Эразмова идея наглядна исходными допущениями, но отнюдь не наблюдаемыми свойствами. Главное ее допущение – что эволюция есть совокупность процессов приспособления – рушится при стороннем (не связанным априори с признанием приспособления) взгляде на разнообразие. Недавно Йорг Циттлау [2010], биолог-журналист, собрал в одну книгу обширный перечень заведомо вредных свойств животных, и вывод его оказался тот, что допущение о всеобщей полезности свойств ложно.

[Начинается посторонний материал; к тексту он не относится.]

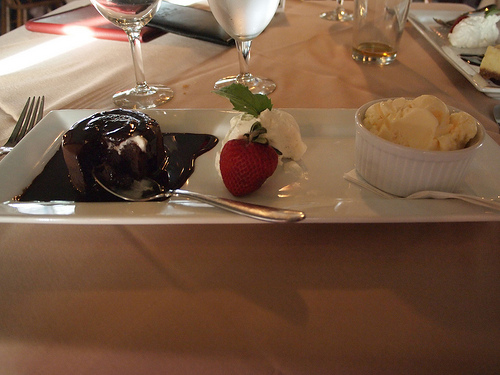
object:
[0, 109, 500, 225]
platter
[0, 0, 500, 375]
table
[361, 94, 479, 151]
desserts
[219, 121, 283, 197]
strawberry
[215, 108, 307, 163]
whipped cream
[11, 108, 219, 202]
chocolate mousse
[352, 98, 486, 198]
bowl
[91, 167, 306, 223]
spoon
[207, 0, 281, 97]
water glass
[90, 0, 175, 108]
wine glass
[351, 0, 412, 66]
glass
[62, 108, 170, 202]
chocolate cake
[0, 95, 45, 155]
fork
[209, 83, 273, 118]
mint leaf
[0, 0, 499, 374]
tablecloth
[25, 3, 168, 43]
tablet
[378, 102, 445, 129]
ramekin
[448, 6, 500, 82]
desserts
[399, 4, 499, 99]
platter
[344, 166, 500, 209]
napkin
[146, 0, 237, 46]
case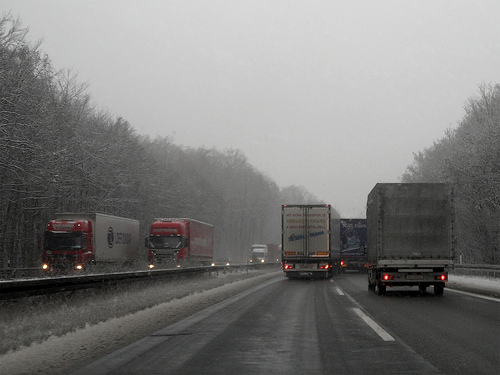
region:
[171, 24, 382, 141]
The sky is overcast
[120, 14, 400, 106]
The sky is gray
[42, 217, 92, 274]
The truck is red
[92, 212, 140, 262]
The trailer is white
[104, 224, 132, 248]
The trailer has writing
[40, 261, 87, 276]
The headlights are on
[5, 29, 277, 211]
Snow covered trees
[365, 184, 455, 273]
The truck looks dirty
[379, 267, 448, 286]
The lights are red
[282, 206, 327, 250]
The back of the truck has writing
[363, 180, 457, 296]
the back of a white truck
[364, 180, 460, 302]
a dirty white truck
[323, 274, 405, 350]
white highway lines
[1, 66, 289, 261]
snow covered trees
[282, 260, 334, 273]
the break lights of a truck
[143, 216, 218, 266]
a big red truck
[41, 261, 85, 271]
two headlights that are on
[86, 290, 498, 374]
a section of black road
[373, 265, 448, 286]
the bumper of a truck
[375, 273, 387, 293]
a black back tire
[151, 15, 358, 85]
this is the sky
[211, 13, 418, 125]
the sky is full of clouds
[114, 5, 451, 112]
the clouds are white in color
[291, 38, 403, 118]
the sky is dull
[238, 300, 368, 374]
this is the road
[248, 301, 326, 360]
the road has some snow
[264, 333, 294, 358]
the snow is white in color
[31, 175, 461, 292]
these are several trucks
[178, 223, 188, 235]
the truck is red in color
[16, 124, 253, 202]
these are several trees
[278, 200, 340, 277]
this is a trailer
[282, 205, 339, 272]
the trailer is moving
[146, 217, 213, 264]
the trailer is red in color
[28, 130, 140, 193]
the trees are beside the road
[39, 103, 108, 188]
the trees are white in color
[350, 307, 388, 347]
the strip is white in color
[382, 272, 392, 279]
the light is red in color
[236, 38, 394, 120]
the sky is white in color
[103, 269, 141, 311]
this is a barrier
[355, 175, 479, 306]
this is a truck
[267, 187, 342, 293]
this is a semi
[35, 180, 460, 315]
many trucks on an interstate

Наоборот, бэрова идея хороша выводами из наблюдаемых явлений. Эволюция в наши дни предстаёт в ней, как сказано в книге Ч-10, процедурой изменения фракталообразующих правил. Главный же ее недостаток видится в том, что до сих пор она не проявляла внимания к роли физиологии организмов и их зародышей.
Эразмов и бэров принципы выступают как два взаимодополнительных аспекта изучения всякой эволюционной процедуры, что и следует иметь в виду, дабы избегать лишних споров.
Номогенез в его диатропическом понимании рассматривает эволюцию как преобразование рефренной структуры разнообразия (диасети). Это наглядно, но узко. Более общее понимание эволюции основано на номогенезе как на понятийном каркасе, наполняемом представлениями из иных учений. Первым и главным из них выступает понятие активности, основное в ламаркизме.
Исследования последних десятилетий показали: мир устроен так, что материя активна и сама собой организуется, порождая всё более и более сложные системы. На всех уровнях организации видно одно и то же явление – актиреф. Термин этот нужен как эразмову взгляду на мир, так и бэрову, поэтому термином «актиреф» удобно кратко маркировать всё предлагаемое представление об эволюции.